[Records to use]:

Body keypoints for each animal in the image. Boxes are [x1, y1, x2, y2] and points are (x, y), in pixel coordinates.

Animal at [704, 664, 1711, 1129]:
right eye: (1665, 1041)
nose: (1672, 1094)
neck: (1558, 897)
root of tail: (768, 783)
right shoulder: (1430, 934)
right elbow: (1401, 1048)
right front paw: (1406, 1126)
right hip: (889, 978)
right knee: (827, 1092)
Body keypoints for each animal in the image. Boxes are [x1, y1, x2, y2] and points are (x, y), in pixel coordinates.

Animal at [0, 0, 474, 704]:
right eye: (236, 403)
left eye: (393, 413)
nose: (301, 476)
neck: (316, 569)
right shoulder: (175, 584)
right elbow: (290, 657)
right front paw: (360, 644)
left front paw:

[Directions]: Here you need to write out the listing above exactly, from its first line to its last.

[Response]:
Body keypoints for each animal in the image. Boxes are [x1, y1, x2, y2] and points are (x, y), in pixel coordinates.

Animal at [704, 664, 1711, 1129]:
right eye: (1665, 1041)
nose: (1672, 1094)
neck: (1558, 897)
root of tail: (768, 783)
right shoulder: (1430, 934)
right elbow: (1401, 1048)
right front paw: (1406, 1126)
right hip: (889, 978)
right knee: (827, 1092)
Body keypoints for each animal in the image. Boxes are [x1, y1, x2, y2] and points are (x, y), in pixel coordinates.

Animal at [0, 0, 474, 704]:
right eye: (236, 403)
left eye: (393, 413)
nose: (301, 476)
neck: (316, 569)
right shoulder: (175, 584)
right elbow: (290, 657)
right front paw: (360, 644)
left front paw:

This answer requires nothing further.